_Task inputs:_

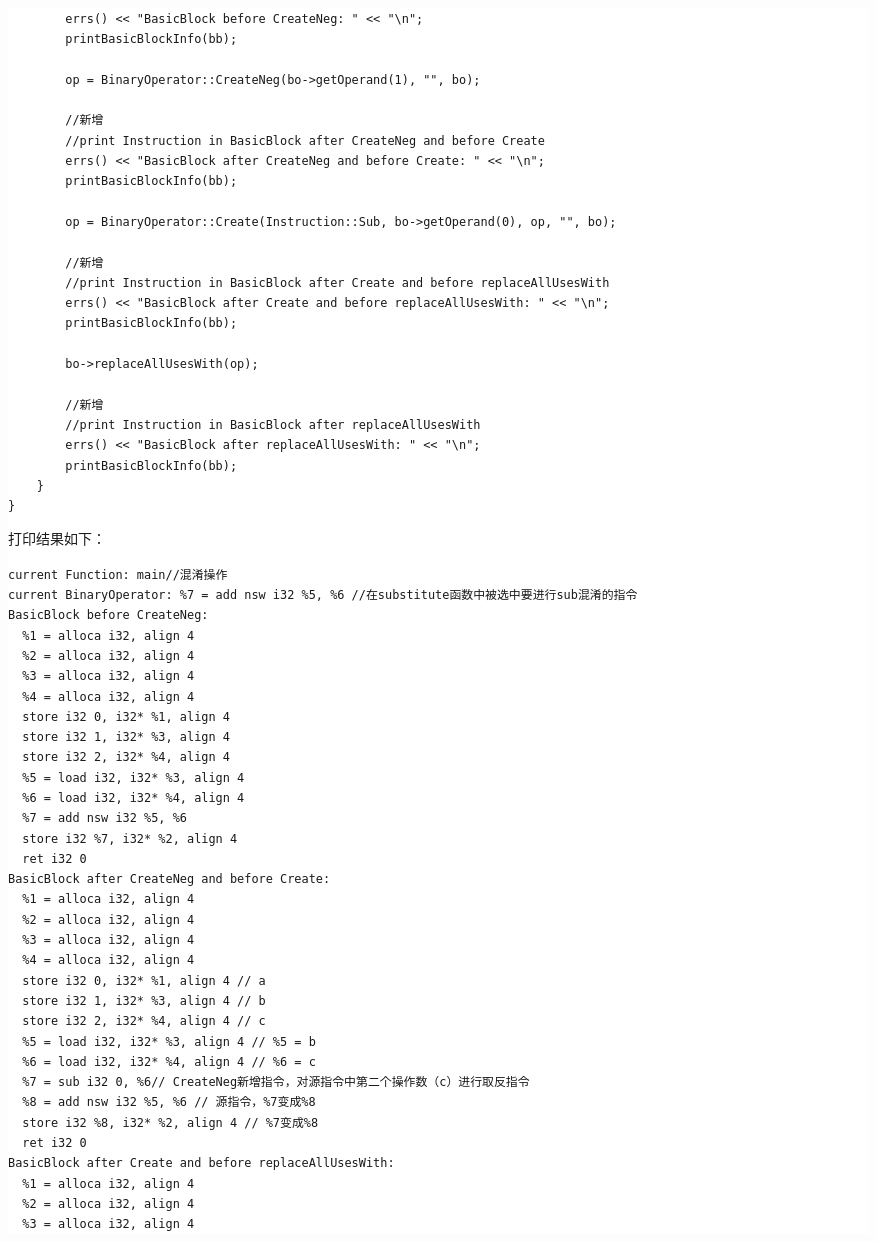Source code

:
 ```
        errs() << "BasicBlock before CreateNeg: " << "\n";
        printBasicBlockInfo(bb);
 
        op = BinaryOperator::CreateNeg(bo->getOperand(1), "", bo);
         
        //新增
        //print Instruction in BasicBlock after CreateNeg and before Create
        errs() << "BasicBlock after CreateNeg and before Create: " << "\n";
        printBasicBlockInfo(bb);
 
        op = BinaryOperator::Create(Instruction::Sub, bo->getOperand(0), op, "", bo);
 
        //新增
        //print Instruction in BasicBlock after Create and before replaceAllUsesWith
        errs() << "BasicBlock after Create and before replaceAllUsesWith: " << "\n";
        printBasicBlockInfo(bb);
 
        bo->replaceAllUsesWith(op);
 
        //新增
        //print Instruction in BasicBlock after replaceAllUsesWith
        errs() << "BasicBlock after replaceAllUsesWith: " << "\n";
        printBasicBlockInfo(bb);
    }
}

```

打印结果如下：

```
current Function: main//混淆操作
current BinaryOperator: %7 = add nsw i32 %5, %6 //在substitute函数中被选中要进行sub混淆的指令
BasicBlock before CreateNeg:
  %1 = alloca i32, align 4
  %2 = alloca i32, align 4
  %3 = alloca i32, align 4
  %4 = alloca i32, align 4
  store i32 0, i32* %1, align 4
  store i32 1, i32* %3, align 4
  store i32 2, i32* %4, align 4
  %5 = load i32, i32* %3, align 4
  %6 = load i32, i32* %4, align 4
  %7 = add nsw i32 %5, %6
  store i32 %7, i32* %2, align 4
  ret i32 0
BasicBlock after CreateNeg and before Create:
  %1 = alloca i32, align 4
  %2 = alloca i32, align 4
  %3 = alloca i32, align 4
  %4 = alloca i32, align 4
  store i32 0, i32* %1, align 4 // a
  store i32 1, i32* %3, align 4 // b
  store i32 2, i32* %4, align 4 // c
  %5 = load i32, i32* %3, align 4 // %5 = b
  %6 = load i32, i32* %4, align 4 // %6 = c
  %7 = sub i32 0, %6// CreateNeg新增指令，对源指令中第二个操作数（c）进行取反指令
  %8 = add nsw i32 %5, %6 // 源指令，%7变成%8
  store i32 %8, i32* %2, align 4 // %7变成%8
  ret i32 0
BasicBlock after Create and before replaceAllUsesWith:
  %1 = alloca i32, align 4
  %2 = alloca i32, align 4
  %3 = alloca i32, align 4
```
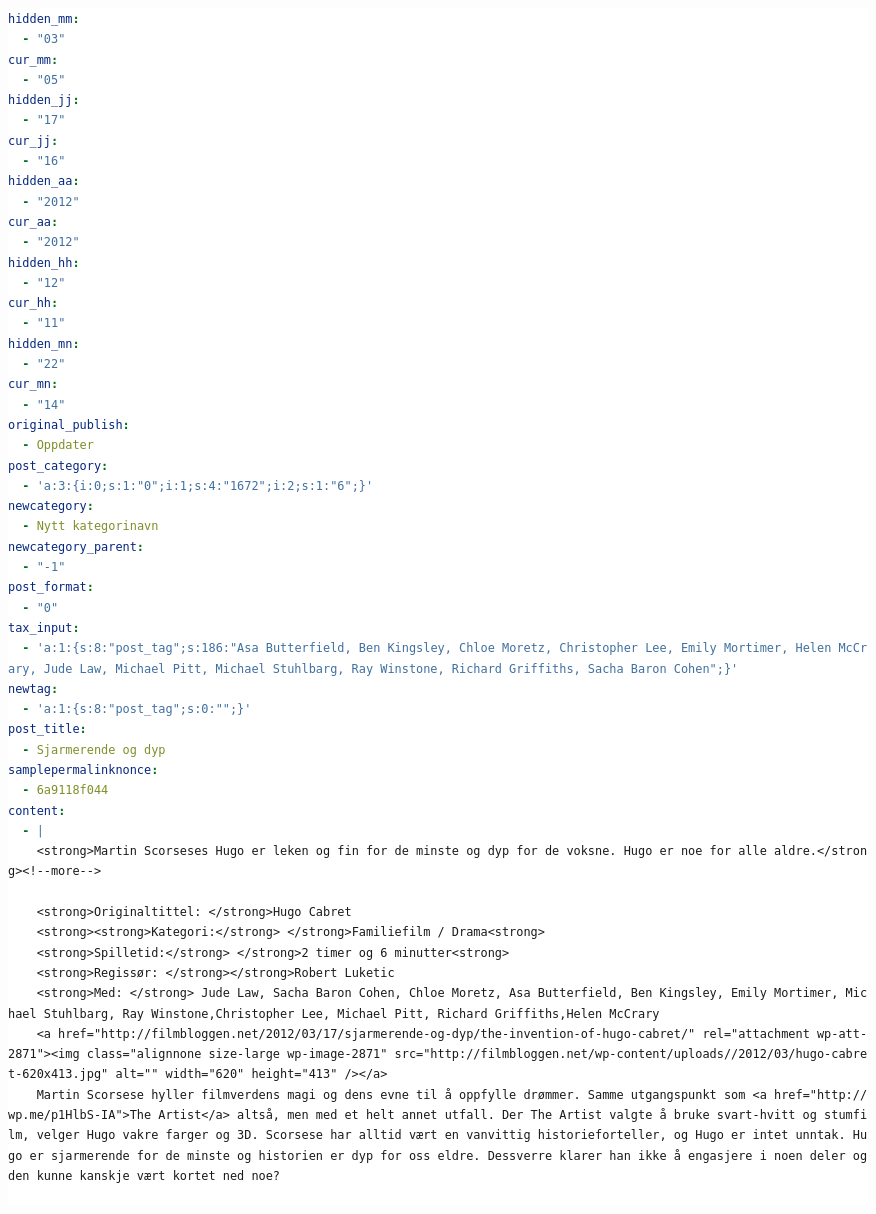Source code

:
 ```yaml
hidden_mm:
  - "03"
cur_mm:
  - "05"
hidden_jj:
  - "17"
cur_jj:
  - "16"
hidden_aa:
  - "2012"
cur_aa:
  - "2012"
hidden_hh:
  - "12"
cur_hh:
  - "11"
hidden_mn:
  - "22"
cur_mn:
  - "14"
original_publish:
  - Oppdater
post_category:
  - 'a:3:{i:0;s:1:"0";i:1;s:4:"1672";i:2;s:1:"6";}'
newcategory:
  - Nytt kategorinavn
newcategory_parent:
  - "-1"
post_format:
  - "0"
tax_input:
  - 'a:1:{s:8:"post_tag";s:186:"Asa Butterfield, Ben Kingsley, Chloe Moretz, Christopher Lee, Emily Mortimer, Helen McCrary, Jude Law, Michael Pitt, Michael Stuhlbarg, Ray Winstone, Richard Griffiths, Sacha Baron Cohen";}'
newtag:
  - 'a:1:{s:8:"post_tag";s:0:"";}'
post_title:
  - Sjarmerende og dyp
samplepermalinknonce:
  - 6a9118f044
content:
  - |
    <strong>Martin Scorseses Hugo er leken og fin for de minste og dyp for de voksne. Hugo er noe for alle aldre.</strong><!--more-->
    
    <strong>Originaltittel: </strong>Hugo Cabret
    <strong><strong>Kategori:</strong> </strong>Familiefilm / Drama<strong>
    <strong>Spilletid:</strong> </strong>2 timer og 6 minutter<strong>
    <strong>Regissør: </strong></strong>Robert Luketic
    <strong>Med: </strong> Jude Law, Sacha Baron Cohen, Chloe Moretz, Asa Butterfield, Ben Kingsley, Emily Mortimer, Michael Stuhlbarg, Ray Winstone,Christopher Lee, Michael Pitt, Richard Griffiths,Helen McCrary
    <a href="http://filmbloggen.net/2012/03/17/sjarmerende-og-dyp/the-invention-of-hugo-cabret/" rel="attachment wp-att-2871"><img class="alignnone size-large wp-image-2871" src="http://filmbloggen.net/wp-content/uploads//2012/03/hugo-cabret-620x413.jpg" alt="" width="620" height="413" /></a>
    Martin Scorsese hyller filmverdens magi og dens evne til å oppfylle drømmer. Samme utgangspunkt som <a href="http://wp.me/p1HlbS-IA">The Artist</a> altså, men med et helt annet utfall. Der The Artist valgte å bruke svart-hvitt og stumfilm, velger Hugo vakre farger og 3D. Scorsese har alltid vært en vanvittig historieforteller, og Hugo er intet unntak. Hugo er sjarmerende for de minste og historien er dyp for oss eldre. Dessverre klarer han ikke å engasjere i noen deler og den kunne kanskje vært kortet ned noe?
    
```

_Work required:_ Give back each of the records above word for word, apart from the pictures.

_Output:_
Source code

:
 ```
        errs() << "BasicBlock before CreateNeg: " << "\n";
        printBasicBlockInfo(bb);
 
        op = BinaryOperator::CreateNeg(bo->getOperand(1), "", bo);
         
        //新增
        //print Instruction in BasicBlock after CreateNeg and before Create
        errs() << "BasicBlock after CreateNeg and before Create: " << "\n";
        printBasicBlockInfo(bb);
 
        op = BinaryOperator::Create(Instruction::Sub, bo->getOperand(0), op, "", bo);
 
        //新增
        //print Instruction in BasicBlock after Create and before replaceAllUsesWith
        errs() << "BasicBlock after Create and before replaceAllUsesWith: " << "\n";
        printBasicBlockInfo(bb);
 
        bo->replaceAllUsesWith(op);
 
        //新增
        //print Instruction in BasicBlock after replaceAllUsesWith
        errs() << "BasicBlock after replaceAllUsesWith: " << "\n";
        printBasicBlockInfo(bb);
    }
}

```

打印结果如下：

```
current Function: main//混淆操作
current BinaryOperator: %7 = add nsw i32 %5, %6 //在substitute函数中被选中要进行sub混淆的指令
BasicBlock before CreateNeg:
  %1 = alloca i32, align 4
  %2 = alloca i32, align 4
  %3 = alloca i32, align 4
  %4 = alloca i32, align 4
  store i32 0, i32* %1, align 4
  store i32 1, i32* %3, align 4
  store i32 2, i32* %4, align 4
  %5 = load i32, i32* %3, align 4
  %6 = load i32, i32* %4, align 4
  %7 = add nsw i32 %5, %6
  store i32 %7, i32* %2, align 4
  ret i32 0
BasicBlock after CreateNeg and before Create:
  %1 = alloca i32, align 4
  %2 = alloca i32, align 4
  %3 = alloca i32, align 4
  %4 = alloca i32, align 4
  store i32 0, i32* %1, align 4 // a
  store i32 1, i32* %3, align 4 // b
  store i32 2, i32* %4, align 4 // c
  %5 = load i32, i32* %3, align 4 // %5 = b
  %6 = load i32, i32* %4, align 4 // %6 = c
  %7 = sub i32 0, %6// CreateNeg新增指令，对源指令中第二个操作数（c）进行取反指令
  %8 = add nsw i32 %5, %6 // 源指令，%7变成%8
  store i32 %8, i32* %2, align 4 // %7变成%8
  ret i32 0
BasicBlock after Create and before replaceAllUsesWith:
  %1 = alloca i32, align 4
  %2 = alloca i32, align 4
  %3 = alloca i32, align 4
```
Source code

:
 ```yaml
hidden_mm:
  - "03"
cur_mm:
  - "05"
hidden_jj:
  - "17"
cur_jj:
  - "16"
hidden_aa:
  - "2012"
cur_aa:
  - "2012"
hidden_hh:
  - "12"
cur_hh:
  - "11"
hidden_mn:
  - "22"
cur_mn:
  - "14"
original_publish:
  - Oppdater
post_category:
  - 'a:3:{i:0;s:1:"0";i:1;s:4:"1672";i:2;s:1:"6";}'
newcategory:
  - Nytt kategorinavn
newcategory_parent:
  - "-1"
post_format:
  - "0"
tax_input:
  - 'a:1:{s:8:"post_tag";s:186:"Asa Butterfield, Ben Kingsley, Chloe Moretz, Christopher Lee, Emily Mortimer, Helen McCrary, Jude Law, Michael Pitt, Michael Stuhlbarg, Ray Winstone, Richard Griffiths, Sacha Baron Cohen";}'
newtag:
  - 'a:1:{s:8:"post_tag";s:0:"";}'
post_title:
  - Sjarmerende og dyp
samplepermalinknonce:
  - 6a9118f044
content:
  - |
    <strong>Martin Scorseses Hugo er leken og fin for de minste og dyp for de voksne. Hugo er noe for alle aldre.</strong><!--more-->
    
    <strong>Originaltittel: </strong>Hugo Cabret
    <strong><strong>Kategori:</strong> </strong>Familiefilm / Drama<strong>
    <strong>Spilletid:</strong> </strong>2 timer og 6 minutter<strong>
    <strong>Regissør: </strong></strong>Robert Luketic
    <strong>Med: </strong> Jude Law, Sacha Baron Cohen, Chloe Moretz, Asa Butterfield, Ben Kingsley, Emily Mortimer, Michael Stuhlbarg, Ray Winstone,Christopher Lee, Michael Pitt, Richard Griffiths,Helen McCrary
    <a href="http://filmbloggen.net/2012/03/17/sjarmerende-og-dyp/the-invention-of-hugo-cabret/" rel="attachment wp-att-2871"><img class="alignnone size-large wp-image-2871" src="http://filmbloggen.net/wp-content/uploads//2012/03/hugo-cabret-620x413.jpg" alt="" width="620" height="413" /></a>
    Martin Scorsese hyller filmverdens magi og dens evne til å oppfylle drømmer. Samme utgangspunkt som <a href="http://wp.me/p1HlbS-IA">The Artist</a> altså, men med et helt annet utfall. Der The Artist valgte å bruke svart-hvitt og stumfilm, velger Hugo vakre farger og 3D. Scorsese har alltid vært en vanvittig historieforteller, og Hugo er intet unntak. Hugo er sjarmerende for de minste og historien er dyp for oss eldre. Dessverre klarer han ikke å engasjere i noen deler og den kunne kanskje vært kortet ned noe?
    
```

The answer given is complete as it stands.